→ **WORK REQUIRED**: Write out the stretch of lines below that begins at the line with "be bounded. In" and ends at the line with "is continuous and", including both, exactly as given and nothing more.
**********
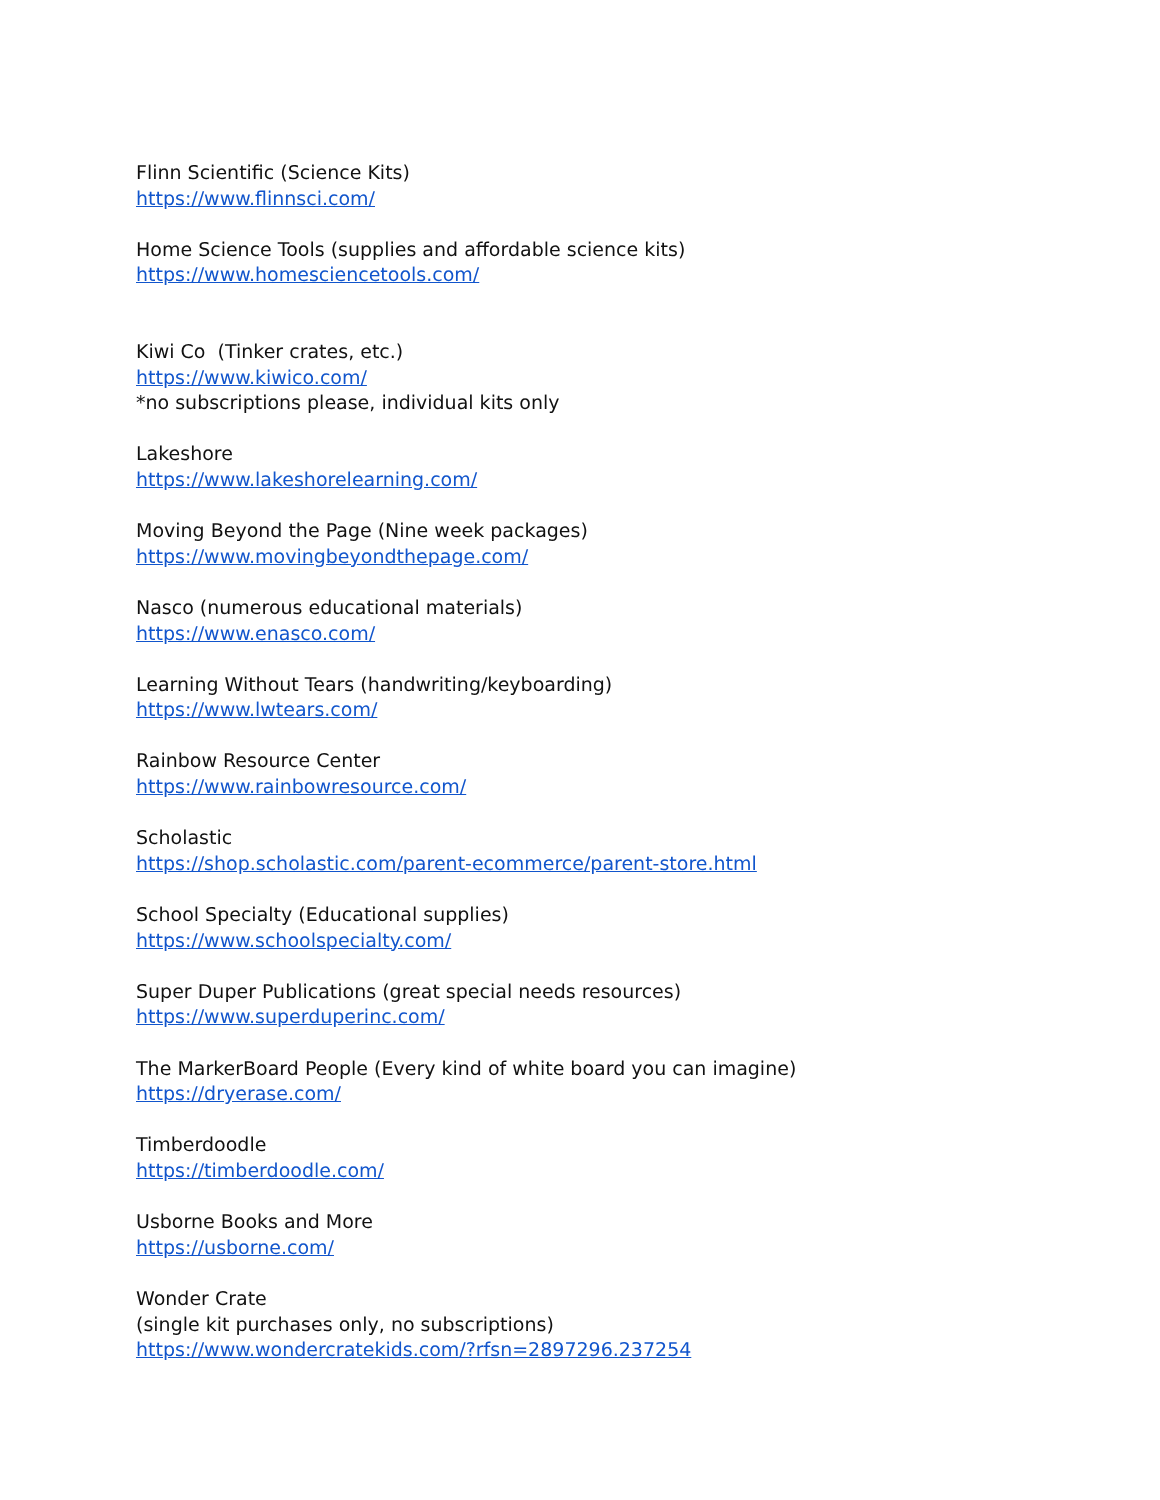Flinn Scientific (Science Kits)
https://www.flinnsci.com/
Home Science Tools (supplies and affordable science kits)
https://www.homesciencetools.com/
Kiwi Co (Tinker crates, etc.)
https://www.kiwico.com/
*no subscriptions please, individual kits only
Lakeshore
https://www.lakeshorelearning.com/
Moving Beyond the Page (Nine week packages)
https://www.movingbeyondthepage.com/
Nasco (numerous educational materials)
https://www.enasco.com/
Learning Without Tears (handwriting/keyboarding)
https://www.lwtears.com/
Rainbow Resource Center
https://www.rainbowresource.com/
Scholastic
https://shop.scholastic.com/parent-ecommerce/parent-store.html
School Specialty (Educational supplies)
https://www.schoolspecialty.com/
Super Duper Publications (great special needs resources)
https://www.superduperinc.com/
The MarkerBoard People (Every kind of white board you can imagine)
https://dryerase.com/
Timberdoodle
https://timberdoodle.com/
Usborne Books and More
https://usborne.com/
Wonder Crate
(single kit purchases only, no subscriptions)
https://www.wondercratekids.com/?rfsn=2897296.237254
**********
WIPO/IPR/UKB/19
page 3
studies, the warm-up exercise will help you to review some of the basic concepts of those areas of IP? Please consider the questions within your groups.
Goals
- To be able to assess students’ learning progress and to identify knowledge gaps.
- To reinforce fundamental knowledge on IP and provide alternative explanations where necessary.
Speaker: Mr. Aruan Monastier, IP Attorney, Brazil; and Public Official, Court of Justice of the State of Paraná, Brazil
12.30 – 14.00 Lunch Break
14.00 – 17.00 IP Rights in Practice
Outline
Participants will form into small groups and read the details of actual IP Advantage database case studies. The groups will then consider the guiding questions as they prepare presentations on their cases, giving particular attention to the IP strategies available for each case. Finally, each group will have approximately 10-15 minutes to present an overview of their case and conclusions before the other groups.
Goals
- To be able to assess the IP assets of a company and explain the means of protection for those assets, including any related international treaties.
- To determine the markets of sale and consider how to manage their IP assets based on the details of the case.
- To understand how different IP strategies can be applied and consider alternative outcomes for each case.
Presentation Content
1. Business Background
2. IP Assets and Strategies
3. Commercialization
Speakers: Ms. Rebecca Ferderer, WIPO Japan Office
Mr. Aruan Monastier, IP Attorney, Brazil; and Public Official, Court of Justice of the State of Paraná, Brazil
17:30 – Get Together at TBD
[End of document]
**********
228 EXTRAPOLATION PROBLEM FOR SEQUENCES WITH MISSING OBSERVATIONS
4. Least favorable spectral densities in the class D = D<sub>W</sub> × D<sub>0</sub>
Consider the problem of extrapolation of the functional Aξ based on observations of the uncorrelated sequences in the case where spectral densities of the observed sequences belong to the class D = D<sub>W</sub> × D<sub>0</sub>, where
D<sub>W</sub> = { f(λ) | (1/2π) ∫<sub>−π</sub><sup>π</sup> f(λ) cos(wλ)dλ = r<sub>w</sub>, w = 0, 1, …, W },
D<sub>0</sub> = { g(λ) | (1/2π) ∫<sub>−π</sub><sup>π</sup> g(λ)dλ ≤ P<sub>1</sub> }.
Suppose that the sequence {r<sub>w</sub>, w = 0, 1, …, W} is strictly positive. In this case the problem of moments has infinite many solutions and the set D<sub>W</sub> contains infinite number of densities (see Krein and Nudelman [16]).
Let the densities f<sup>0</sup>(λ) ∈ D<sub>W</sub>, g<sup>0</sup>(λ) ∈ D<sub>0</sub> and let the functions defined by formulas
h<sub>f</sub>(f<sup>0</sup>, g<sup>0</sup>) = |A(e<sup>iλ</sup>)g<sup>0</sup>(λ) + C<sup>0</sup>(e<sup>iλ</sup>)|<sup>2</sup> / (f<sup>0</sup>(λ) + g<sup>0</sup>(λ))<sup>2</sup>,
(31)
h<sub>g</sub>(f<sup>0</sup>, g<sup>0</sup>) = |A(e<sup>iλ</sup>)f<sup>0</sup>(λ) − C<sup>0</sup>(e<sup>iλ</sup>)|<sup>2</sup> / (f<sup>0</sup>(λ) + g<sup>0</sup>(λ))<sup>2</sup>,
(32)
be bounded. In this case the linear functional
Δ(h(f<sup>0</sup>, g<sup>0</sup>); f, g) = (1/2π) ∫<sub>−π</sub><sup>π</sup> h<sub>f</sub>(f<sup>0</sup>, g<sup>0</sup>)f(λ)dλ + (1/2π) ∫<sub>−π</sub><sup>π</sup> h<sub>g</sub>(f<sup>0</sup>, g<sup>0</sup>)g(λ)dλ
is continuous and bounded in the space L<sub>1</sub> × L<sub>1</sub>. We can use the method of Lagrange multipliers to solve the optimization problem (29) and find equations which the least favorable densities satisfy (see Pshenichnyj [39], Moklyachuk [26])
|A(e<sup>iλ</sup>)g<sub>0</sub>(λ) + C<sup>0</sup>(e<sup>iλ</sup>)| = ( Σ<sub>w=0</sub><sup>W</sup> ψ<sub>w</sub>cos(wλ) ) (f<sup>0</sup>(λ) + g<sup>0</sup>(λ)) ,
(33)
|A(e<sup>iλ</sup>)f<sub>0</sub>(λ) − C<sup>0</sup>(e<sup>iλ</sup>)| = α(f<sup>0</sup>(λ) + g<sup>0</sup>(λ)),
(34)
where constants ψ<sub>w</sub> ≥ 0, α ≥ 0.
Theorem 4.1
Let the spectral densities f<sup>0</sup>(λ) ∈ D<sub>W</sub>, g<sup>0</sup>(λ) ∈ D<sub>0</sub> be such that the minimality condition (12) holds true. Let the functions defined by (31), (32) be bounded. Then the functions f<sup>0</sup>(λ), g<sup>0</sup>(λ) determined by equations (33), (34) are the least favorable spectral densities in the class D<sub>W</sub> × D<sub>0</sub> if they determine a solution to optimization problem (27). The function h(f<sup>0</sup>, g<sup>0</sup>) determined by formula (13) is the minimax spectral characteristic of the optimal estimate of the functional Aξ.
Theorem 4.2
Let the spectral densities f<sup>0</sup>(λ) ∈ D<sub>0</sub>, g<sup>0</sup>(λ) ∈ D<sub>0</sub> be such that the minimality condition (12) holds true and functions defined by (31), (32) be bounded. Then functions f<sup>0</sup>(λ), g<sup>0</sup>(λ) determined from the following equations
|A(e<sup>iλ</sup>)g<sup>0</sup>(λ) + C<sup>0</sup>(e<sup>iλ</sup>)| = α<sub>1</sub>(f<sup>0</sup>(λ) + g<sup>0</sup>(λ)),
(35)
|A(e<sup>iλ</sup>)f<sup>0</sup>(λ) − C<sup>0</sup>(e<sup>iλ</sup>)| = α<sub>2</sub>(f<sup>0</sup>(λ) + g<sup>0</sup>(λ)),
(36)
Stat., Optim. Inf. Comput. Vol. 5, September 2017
**********
→ **RESPONSE BOX**:
be bounded. In this case the linear functional
Δ(h(f<sup>0</sup>, g<sup>0</sup>); f, g) = (1/2π) ∫<sub>−π</sub><sup>π</sup> h<sub>f</sub>(f<sup>0</sup>, g<sup>0</sup>)f(λ)dλ + (1/2π) ∫<sub>−π</sub><sup>π</sup> h<sub>g</sub>(f<sup>0</sup>, g<sup>0</sup>)g(λ)dλ
is continuous and bounded in the space L<sub>1</sub> × L<sub>1</sub>. We can use the method of Lagrange multipliers to solve the optimization problem (29) and find equations which the least favorable densities satisfy (see Pshenichnyj [39], Moklyachuk [26])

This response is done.